ASSIGNMENT
Reproduce the passage of the health check text that runs from "Ping actively queries" up to and including "such as logging.".

Health Check

  • concept
    +
    Health Check provides ping() and diagnostics() tests for the health of the network and the cluster.

    Ping and diagnostics methods, on the bucket and cluster objects respectively, can give us information about the current state of nodes, and their connections.

    Uses

    'Ping` provides a raw JSON payload suitable for feeding into reactive log and aggregation components, including monitoring systems like Splunk, ElasticSearch, and Nagios. It can also help keep connections alive if you are operating across an environment which aggressively closes down unused connections.

    Diagnostics provides a strongly typed API for proactive, pull-based monitoring systems, such as:

    This API does not provide binary yes/no answers about the health of the cluster; rather it summarizes as much information as possible, for the application developer to assemble a complete, contextual view and come to a conclusion.

    Note: Ping may reopen a connection, so is not without side-effects. Diagnostics shows what the SDK perceives as the current state of the network and services — it is without side-effects, but may not be up to date.

    Ping

    Ping actively queries the status of the specified services,giving status and latency information for every node reachable. In addition to its use as a monitoring tool, a regular Ping can be used in an environment which does not respect keep alive values for a connection.

    The return value is a PingResult containing detail about the report including a services field. The services field is a map of service type (e.g. ServiceTypeKeyValue or ServiceTypeQuery) to the value containing latency and status information. The report also supports being exported to JSON for purposes such as logging.

DATASET CONTENT
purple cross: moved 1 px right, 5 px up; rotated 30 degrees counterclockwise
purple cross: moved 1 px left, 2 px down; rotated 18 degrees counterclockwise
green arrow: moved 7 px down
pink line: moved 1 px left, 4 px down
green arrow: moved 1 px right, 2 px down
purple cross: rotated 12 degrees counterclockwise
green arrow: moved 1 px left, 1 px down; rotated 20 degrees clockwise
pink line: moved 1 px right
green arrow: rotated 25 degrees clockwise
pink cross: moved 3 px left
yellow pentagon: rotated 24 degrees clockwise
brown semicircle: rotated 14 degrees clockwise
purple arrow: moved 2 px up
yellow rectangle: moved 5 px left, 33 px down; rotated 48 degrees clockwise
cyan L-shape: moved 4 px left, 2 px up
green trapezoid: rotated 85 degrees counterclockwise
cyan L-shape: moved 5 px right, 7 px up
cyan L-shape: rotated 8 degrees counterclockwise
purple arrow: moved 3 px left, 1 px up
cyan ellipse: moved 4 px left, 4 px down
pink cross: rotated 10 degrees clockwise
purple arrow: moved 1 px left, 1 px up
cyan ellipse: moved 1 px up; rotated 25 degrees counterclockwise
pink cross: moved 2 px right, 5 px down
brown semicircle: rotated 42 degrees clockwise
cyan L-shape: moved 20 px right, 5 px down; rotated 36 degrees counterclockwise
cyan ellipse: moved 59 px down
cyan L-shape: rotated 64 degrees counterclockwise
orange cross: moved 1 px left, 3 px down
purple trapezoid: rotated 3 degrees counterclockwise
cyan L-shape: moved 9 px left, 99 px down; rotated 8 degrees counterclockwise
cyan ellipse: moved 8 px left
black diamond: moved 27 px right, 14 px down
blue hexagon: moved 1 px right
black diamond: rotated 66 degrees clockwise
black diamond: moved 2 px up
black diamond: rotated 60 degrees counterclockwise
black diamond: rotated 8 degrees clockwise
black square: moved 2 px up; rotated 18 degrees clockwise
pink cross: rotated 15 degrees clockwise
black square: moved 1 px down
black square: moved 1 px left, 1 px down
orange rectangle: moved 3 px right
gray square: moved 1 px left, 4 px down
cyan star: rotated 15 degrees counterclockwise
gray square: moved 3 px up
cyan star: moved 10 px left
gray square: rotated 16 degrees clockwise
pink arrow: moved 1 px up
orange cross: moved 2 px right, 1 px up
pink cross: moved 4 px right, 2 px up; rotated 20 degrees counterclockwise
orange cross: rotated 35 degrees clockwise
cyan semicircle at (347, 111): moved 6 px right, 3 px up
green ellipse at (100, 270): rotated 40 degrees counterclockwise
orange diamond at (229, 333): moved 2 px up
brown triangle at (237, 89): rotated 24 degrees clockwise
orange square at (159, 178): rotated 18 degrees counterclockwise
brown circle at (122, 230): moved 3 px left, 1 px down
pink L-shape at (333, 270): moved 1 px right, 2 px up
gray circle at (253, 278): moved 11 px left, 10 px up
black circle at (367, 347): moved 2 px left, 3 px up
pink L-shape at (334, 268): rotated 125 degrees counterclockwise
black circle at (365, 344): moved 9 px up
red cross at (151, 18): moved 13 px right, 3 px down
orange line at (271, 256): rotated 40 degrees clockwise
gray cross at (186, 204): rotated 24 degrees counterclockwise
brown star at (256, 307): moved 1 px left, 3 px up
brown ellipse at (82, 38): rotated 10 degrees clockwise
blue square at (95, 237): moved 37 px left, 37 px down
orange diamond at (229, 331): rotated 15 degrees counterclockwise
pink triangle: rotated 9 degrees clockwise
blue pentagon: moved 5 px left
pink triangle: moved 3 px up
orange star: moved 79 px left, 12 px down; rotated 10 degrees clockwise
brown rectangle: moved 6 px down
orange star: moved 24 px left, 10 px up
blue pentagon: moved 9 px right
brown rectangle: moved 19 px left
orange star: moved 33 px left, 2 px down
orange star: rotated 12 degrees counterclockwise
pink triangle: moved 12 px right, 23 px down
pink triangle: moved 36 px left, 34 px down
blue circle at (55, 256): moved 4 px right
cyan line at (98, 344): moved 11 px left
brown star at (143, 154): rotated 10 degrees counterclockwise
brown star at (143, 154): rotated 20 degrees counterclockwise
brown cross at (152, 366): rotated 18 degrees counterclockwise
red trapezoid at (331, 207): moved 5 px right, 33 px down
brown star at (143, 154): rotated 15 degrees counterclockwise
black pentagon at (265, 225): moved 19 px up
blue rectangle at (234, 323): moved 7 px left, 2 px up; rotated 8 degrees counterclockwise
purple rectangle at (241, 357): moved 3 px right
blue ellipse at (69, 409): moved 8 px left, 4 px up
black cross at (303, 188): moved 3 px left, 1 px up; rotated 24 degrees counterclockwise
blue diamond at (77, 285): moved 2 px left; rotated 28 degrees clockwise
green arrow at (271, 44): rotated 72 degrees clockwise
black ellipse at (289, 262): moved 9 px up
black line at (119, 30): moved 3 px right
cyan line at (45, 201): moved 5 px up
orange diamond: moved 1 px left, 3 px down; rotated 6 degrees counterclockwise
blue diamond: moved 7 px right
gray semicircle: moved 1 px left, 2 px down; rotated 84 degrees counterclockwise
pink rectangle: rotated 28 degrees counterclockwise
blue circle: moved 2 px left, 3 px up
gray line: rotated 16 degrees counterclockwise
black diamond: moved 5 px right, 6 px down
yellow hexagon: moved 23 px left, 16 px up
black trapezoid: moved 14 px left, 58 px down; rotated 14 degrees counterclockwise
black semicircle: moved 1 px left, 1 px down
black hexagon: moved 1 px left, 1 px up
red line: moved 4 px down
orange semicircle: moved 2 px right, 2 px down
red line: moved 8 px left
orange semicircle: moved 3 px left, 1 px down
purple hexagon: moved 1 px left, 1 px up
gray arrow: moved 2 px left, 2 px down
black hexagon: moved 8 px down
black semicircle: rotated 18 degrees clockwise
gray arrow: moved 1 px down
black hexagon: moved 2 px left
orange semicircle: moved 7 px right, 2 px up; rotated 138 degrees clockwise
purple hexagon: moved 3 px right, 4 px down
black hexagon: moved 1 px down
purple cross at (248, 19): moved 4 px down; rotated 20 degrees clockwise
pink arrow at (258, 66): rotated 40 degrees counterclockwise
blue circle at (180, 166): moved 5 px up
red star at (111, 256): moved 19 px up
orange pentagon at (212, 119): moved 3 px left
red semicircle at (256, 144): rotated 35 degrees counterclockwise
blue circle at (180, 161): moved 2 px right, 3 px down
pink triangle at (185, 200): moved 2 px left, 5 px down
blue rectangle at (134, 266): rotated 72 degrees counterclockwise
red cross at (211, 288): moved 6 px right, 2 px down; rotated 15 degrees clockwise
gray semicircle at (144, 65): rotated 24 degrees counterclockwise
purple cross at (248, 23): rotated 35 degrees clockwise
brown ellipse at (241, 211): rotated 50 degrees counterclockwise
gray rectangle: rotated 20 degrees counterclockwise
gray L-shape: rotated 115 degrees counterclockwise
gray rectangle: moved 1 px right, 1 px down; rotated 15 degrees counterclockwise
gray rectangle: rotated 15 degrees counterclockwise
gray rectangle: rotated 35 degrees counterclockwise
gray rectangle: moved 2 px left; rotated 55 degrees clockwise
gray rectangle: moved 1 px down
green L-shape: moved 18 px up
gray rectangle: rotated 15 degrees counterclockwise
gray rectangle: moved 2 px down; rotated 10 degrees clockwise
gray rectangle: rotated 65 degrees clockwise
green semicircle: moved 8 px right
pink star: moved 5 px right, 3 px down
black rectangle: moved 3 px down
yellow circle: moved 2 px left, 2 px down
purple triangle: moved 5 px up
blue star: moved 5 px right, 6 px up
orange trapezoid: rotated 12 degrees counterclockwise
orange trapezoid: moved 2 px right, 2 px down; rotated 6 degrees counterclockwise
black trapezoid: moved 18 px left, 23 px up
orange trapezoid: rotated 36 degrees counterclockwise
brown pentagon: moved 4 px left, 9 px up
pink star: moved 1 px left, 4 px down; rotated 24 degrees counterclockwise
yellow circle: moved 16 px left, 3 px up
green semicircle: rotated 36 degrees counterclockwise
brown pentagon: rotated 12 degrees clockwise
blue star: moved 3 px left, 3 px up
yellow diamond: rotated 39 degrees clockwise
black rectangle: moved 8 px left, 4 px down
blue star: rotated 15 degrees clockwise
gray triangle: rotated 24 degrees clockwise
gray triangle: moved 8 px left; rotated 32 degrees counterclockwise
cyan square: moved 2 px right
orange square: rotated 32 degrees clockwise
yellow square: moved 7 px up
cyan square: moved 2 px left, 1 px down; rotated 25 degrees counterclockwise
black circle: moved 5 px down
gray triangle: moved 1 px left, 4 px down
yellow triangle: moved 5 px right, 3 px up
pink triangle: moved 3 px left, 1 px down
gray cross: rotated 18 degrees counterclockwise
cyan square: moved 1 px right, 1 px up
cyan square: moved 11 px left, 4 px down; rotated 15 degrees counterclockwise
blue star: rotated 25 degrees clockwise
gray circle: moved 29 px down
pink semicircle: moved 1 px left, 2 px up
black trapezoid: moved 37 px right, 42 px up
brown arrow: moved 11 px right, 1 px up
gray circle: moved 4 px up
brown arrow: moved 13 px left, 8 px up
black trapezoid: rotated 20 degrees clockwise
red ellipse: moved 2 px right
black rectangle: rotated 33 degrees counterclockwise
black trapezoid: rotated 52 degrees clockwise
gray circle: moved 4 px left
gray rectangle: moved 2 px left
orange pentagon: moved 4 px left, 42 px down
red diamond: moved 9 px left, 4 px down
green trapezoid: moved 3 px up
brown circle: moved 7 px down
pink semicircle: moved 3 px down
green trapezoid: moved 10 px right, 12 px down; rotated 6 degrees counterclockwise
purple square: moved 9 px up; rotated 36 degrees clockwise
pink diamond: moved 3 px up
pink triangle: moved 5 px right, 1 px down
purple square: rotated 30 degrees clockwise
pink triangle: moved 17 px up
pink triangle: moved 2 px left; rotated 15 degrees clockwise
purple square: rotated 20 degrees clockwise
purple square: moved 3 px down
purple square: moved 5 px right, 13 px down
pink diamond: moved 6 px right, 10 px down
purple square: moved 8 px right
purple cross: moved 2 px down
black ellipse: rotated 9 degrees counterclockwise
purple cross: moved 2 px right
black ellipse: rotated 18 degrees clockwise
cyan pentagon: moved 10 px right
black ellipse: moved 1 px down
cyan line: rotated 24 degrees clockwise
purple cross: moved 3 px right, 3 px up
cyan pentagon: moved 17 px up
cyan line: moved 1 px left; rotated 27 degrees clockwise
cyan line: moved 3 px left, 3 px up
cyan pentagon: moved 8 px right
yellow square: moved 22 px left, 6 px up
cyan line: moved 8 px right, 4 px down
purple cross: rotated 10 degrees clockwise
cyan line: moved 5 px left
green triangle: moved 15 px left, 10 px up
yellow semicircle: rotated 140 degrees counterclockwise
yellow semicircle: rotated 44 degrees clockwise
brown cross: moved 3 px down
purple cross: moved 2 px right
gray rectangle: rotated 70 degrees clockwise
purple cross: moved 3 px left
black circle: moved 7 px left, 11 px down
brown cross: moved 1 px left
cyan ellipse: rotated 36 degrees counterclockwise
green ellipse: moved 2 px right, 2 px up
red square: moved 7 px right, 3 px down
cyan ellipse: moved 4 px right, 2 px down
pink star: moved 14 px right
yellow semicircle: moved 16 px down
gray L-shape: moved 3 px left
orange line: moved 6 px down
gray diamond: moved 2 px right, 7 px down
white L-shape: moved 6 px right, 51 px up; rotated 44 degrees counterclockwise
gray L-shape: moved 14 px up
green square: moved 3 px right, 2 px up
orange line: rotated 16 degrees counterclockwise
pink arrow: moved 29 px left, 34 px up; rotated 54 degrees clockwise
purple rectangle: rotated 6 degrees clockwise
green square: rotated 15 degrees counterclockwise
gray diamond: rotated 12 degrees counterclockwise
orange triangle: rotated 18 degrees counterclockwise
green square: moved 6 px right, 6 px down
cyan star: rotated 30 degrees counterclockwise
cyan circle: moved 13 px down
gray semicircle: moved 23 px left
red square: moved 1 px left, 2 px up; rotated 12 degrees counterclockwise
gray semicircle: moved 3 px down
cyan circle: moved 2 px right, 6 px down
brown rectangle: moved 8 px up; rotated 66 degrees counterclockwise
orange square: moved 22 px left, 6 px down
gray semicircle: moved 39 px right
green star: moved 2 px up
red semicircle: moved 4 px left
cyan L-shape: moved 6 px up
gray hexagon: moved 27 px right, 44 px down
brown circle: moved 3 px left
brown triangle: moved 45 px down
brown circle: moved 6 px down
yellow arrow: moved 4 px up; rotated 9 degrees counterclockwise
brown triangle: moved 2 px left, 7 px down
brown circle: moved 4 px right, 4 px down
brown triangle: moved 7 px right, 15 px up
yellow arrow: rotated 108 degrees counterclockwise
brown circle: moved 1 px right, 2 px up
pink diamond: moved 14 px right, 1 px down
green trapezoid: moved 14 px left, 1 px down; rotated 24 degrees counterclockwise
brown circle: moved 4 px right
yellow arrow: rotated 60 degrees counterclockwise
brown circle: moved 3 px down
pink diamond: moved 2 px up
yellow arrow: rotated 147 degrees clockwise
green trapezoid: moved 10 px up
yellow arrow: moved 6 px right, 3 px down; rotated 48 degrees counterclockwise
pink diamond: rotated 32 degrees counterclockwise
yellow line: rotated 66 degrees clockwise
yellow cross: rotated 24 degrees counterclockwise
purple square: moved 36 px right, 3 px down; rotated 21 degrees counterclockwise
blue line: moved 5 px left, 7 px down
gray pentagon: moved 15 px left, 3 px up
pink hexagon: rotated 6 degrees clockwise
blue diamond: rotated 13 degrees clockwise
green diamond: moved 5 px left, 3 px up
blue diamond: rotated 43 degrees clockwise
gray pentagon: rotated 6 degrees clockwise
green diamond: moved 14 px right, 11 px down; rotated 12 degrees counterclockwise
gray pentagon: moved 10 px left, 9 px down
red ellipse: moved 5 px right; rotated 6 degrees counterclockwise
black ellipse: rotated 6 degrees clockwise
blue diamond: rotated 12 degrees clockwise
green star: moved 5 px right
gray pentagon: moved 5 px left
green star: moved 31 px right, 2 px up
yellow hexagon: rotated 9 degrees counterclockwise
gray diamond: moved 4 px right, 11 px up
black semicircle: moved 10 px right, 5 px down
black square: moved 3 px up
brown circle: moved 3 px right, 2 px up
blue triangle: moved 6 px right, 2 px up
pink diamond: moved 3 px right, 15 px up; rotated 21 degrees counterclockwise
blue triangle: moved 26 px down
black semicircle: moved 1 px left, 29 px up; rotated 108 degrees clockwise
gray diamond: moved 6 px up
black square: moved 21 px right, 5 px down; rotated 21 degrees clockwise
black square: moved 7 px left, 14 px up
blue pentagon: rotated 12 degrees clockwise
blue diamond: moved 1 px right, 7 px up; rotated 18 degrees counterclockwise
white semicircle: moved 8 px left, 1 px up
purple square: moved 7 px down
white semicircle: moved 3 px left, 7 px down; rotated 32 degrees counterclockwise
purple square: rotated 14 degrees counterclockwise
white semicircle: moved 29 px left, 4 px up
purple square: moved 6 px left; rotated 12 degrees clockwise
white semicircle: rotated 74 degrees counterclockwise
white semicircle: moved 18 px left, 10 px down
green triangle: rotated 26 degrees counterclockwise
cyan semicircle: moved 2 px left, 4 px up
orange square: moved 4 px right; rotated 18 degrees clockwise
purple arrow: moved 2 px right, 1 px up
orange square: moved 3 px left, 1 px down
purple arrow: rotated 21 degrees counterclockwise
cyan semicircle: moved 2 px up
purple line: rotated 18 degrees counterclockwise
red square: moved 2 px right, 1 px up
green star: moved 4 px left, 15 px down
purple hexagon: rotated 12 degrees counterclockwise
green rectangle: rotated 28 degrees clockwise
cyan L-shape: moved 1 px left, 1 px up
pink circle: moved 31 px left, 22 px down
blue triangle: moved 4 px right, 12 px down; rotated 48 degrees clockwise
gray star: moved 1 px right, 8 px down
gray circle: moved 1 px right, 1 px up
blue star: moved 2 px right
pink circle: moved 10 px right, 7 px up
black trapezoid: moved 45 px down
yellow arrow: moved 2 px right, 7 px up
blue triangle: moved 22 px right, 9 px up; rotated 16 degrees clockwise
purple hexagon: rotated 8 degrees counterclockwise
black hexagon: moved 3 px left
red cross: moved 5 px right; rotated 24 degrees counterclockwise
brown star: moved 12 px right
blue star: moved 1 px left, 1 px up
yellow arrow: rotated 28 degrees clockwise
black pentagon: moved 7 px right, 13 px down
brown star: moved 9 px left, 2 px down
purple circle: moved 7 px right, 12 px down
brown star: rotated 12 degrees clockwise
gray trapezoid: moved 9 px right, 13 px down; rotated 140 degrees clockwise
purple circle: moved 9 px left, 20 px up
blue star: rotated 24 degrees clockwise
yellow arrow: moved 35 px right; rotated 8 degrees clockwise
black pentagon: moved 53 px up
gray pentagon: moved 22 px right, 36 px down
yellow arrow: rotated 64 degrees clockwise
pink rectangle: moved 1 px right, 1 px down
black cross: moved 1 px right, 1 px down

TASK RESULT
Ping actively queries the status of the specified services,giving status and latency information for every node reachable. In addition to its use as a monitoring tool, a regular Ping can be used in an environment which does not respect keep alive values for a connection.

    The return value is a PingResult containing detail about the report including a services field. The services field is a map of service type (e.g. ServiceTypeKeyValue or ServiceTypeQuery) to the value containing latency and status information. The report also supports being exported to JSON for purposes such as logging.